Parallel Mothers

Pedro Almodovar has gone back and forth between making bawdy comedies with a provocative streak and straight dramas. He does both equally well, which makes it exciting any time he has a new film out. His latest, Parallel Mothers, falls into the category of straight drama, and it's one of his best to date. This sensitive story about motherhood introduces some gasp-inducing twists on its way to a conclusion that leaves you choked up.

Penelope Cruz stars as Janis, a photographer who has a quickie affair with an anthropologist, Arturo (Isreal Elejalde), whom she has hired to disinter her great-great grandfather from an unmarked grave. She becomes pregnant from the fling, and the married Arturo makes it clear he doesn't intend to stick around. In the hospital, Janis shares a room with Ana (Elena Smit), a scared pregnant teen. They bond quickly, especially after giving birth on the same day.

Then something unexpected happens. Several months later, Arturo comes to see the child he fathered. He tells Janis that he doesn't think the baby is his. The complexion is off. She wonders if he's right. I'm not going to say what happens next. You can probably guess. And if I told you what happens after that, you'd probably think Parallel Mothers was a glorified Lifetime TV movie.

What Almodovar does here is miraculous. He takes what could have been a cheap, tawdry plot twist and makes it plausible by grounding it in emotion. Janis and Ana are reunited, and Janis has a secret. The movie dives into her moral dilemma, exploring the choices she makes and the reasons she makes them. That gets viewers asking what they would do in the same situation. There are no easy answers, which is part of what makes this story so inherently dramatic. What she does is technically wrong, yet you fully empathize with the decision to go that route.

Almodovar and Cruz have been an incredible team over the years, working together on Pain and Glory, All About My Mother, Volver, Broken Embraces, Live Flesh, and I'm So Excited! That's a heck of a list. Parallel Mothers is arguably the best of their collaborations. At the very least, it's just as good as any of them. The filmmaker has written a screenplay that gives his star a wide range of emotions to play, and she, in turn, delivers a nuanced performance that helps it achieve maximum impact. Even when Janis is holding things in, Cruz guarantees that we know exactly what she's feeling. And when her emotions are mixed or conflicting in some way, the actress breaks your heart. Elena Smit does excellent supporting work as Ana, effectively conveying a sense of being lost from having to grow up faster than she intended.

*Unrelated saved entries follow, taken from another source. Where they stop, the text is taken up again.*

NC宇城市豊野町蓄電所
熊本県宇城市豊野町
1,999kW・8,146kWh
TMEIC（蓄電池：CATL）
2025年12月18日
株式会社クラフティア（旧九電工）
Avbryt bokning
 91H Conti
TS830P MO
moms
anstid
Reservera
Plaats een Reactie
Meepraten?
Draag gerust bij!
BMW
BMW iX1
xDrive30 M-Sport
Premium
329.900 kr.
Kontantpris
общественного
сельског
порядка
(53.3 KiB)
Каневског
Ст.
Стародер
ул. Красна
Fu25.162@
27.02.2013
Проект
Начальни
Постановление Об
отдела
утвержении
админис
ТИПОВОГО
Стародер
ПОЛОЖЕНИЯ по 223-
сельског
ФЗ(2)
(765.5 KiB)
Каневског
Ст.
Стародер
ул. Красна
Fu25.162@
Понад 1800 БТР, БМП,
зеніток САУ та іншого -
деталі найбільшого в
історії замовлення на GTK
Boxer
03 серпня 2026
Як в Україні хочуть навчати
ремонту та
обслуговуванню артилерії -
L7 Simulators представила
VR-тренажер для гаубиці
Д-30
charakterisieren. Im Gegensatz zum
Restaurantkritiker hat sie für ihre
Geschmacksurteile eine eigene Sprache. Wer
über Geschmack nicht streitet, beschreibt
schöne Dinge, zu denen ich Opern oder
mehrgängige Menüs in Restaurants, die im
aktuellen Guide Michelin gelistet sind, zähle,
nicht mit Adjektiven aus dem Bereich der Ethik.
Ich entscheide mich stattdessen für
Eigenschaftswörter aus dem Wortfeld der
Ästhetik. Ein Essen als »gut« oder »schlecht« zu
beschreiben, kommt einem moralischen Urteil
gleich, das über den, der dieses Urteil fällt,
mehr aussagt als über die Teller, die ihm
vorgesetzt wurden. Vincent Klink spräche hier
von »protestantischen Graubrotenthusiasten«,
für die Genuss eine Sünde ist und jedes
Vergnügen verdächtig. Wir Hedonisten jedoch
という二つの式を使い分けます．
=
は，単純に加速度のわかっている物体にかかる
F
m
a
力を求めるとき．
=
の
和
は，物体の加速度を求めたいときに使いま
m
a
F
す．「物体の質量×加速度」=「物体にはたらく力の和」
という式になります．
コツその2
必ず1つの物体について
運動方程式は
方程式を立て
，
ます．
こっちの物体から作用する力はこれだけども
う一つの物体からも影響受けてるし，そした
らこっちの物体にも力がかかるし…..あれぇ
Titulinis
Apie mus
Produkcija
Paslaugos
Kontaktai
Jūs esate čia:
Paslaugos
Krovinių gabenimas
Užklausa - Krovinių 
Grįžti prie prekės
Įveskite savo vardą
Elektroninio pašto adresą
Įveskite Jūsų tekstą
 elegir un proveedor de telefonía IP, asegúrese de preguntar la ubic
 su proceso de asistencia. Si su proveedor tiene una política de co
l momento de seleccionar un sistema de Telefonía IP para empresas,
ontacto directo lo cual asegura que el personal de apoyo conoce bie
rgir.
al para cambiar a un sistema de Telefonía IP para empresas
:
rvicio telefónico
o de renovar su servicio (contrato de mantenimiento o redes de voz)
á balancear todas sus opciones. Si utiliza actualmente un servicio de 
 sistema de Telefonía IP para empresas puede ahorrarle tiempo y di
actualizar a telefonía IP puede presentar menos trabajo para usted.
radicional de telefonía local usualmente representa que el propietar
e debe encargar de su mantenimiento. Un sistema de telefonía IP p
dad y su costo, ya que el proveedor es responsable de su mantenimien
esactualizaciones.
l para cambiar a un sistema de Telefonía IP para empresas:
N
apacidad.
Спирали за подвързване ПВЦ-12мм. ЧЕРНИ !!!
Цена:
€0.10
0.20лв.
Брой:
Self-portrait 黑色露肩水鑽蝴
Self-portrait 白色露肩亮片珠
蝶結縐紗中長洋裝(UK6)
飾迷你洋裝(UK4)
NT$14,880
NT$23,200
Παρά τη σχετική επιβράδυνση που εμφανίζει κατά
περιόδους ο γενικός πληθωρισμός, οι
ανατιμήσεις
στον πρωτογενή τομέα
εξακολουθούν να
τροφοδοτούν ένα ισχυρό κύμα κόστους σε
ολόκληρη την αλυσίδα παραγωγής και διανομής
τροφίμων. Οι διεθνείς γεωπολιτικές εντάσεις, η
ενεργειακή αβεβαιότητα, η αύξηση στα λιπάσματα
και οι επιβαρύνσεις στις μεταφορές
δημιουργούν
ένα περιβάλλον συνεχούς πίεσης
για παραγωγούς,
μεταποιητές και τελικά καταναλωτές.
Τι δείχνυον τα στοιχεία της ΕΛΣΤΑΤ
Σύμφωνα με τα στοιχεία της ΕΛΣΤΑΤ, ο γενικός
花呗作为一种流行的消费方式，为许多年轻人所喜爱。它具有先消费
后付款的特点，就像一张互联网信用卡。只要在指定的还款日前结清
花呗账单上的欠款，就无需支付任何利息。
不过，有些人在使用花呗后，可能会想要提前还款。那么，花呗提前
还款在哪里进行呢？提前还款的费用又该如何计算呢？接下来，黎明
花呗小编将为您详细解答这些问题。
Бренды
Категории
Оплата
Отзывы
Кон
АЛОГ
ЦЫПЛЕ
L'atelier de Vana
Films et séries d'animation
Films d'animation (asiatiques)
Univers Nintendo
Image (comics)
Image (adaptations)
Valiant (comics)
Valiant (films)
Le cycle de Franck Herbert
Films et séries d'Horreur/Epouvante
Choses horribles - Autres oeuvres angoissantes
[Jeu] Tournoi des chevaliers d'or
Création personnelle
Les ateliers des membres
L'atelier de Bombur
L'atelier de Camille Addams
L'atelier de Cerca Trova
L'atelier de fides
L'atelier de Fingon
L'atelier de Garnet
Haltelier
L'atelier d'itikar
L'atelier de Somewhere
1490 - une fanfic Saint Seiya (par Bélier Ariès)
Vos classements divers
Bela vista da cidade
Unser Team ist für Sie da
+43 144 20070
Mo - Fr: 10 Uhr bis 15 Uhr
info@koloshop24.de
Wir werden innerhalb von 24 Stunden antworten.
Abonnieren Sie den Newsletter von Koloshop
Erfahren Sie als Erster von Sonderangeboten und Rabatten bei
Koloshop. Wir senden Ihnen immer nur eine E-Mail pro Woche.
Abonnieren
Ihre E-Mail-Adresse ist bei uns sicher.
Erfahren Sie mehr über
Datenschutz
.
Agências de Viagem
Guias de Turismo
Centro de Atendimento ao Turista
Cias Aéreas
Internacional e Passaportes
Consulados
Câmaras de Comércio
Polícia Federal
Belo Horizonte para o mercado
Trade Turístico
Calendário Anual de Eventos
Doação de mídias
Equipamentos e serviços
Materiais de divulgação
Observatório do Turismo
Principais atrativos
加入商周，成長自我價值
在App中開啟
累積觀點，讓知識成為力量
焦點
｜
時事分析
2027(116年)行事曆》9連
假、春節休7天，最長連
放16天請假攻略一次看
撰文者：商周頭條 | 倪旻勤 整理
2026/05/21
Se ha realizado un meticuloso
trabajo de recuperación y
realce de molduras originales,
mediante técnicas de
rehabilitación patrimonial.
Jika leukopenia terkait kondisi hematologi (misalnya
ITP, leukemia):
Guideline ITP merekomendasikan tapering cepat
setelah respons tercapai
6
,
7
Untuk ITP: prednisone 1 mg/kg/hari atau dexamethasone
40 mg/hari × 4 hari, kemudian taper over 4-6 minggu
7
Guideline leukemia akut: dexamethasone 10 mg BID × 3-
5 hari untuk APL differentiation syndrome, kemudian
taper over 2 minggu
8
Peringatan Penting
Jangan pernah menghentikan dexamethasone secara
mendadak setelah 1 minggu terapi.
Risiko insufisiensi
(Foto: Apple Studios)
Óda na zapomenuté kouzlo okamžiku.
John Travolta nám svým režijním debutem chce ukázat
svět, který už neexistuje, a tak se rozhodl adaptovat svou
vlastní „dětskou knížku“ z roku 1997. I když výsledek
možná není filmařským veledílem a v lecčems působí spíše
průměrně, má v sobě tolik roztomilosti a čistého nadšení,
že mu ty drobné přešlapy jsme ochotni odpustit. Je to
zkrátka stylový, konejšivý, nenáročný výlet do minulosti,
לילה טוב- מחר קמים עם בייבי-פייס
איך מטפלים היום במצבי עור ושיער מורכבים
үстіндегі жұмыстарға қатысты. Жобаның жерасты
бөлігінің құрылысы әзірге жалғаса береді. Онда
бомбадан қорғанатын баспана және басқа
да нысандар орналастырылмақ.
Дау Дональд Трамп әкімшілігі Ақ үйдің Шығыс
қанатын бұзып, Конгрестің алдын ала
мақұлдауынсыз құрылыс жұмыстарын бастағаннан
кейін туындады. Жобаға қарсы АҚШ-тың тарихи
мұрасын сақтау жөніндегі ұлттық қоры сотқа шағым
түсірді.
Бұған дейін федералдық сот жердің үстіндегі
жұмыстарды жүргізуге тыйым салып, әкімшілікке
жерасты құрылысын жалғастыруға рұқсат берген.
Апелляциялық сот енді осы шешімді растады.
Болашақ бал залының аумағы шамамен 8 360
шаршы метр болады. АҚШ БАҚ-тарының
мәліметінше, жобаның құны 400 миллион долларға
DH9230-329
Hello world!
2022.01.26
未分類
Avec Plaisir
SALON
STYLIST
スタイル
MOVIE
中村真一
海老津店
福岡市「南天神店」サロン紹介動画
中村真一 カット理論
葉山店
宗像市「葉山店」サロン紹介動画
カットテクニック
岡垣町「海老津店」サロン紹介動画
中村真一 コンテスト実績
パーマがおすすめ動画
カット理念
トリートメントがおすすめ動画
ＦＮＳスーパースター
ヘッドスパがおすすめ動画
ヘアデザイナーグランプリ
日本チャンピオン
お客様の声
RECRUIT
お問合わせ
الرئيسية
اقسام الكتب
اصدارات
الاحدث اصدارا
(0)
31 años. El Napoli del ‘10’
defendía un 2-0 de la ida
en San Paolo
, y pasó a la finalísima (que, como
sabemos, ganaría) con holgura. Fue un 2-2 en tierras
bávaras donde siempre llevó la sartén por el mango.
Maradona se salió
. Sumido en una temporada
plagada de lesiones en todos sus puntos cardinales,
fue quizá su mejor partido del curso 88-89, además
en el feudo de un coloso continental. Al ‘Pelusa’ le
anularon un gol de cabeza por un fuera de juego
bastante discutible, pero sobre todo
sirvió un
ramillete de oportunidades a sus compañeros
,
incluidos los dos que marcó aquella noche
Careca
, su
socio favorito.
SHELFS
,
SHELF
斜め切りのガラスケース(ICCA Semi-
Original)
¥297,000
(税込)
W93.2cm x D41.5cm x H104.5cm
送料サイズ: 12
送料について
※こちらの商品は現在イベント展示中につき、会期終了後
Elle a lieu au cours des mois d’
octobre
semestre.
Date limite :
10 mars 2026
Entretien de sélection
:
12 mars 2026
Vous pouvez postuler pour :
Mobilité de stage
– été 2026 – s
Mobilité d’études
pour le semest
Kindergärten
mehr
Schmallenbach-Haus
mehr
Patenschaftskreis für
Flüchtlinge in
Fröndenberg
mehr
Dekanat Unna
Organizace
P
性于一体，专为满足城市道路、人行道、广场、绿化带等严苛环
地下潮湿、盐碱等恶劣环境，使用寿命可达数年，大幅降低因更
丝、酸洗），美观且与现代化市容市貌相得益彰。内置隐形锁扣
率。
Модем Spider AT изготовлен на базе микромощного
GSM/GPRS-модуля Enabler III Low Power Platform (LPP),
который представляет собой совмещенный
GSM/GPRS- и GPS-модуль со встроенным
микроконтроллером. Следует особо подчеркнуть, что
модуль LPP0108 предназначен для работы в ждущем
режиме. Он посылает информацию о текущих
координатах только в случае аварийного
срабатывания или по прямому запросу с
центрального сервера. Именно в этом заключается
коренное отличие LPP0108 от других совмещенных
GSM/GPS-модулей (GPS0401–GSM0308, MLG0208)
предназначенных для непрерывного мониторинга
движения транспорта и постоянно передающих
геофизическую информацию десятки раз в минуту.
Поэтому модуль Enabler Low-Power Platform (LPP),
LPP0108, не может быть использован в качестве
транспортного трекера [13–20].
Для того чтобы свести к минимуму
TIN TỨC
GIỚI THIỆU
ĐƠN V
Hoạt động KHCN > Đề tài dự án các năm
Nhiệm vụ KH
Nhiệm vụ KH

Parallel Mothers addresses the theme of maternal love, of how a woman and a baby can bond powerfully. It also deals with friendship and the way mothers relate to each other. You get a lot to chew on with this movie, whether you're a mom or not. At the center is Penelope Cruz, bringing to life this character who is stuck with a Sophie's choice-like decision and consequently has to weigh a lot of unpleasant options. She's superb in a film that thoroughly engages your heart and your mind.

out of four

Parallel Mothers is rated R for some sexuality. The running time is 2 hours and 3 minutes.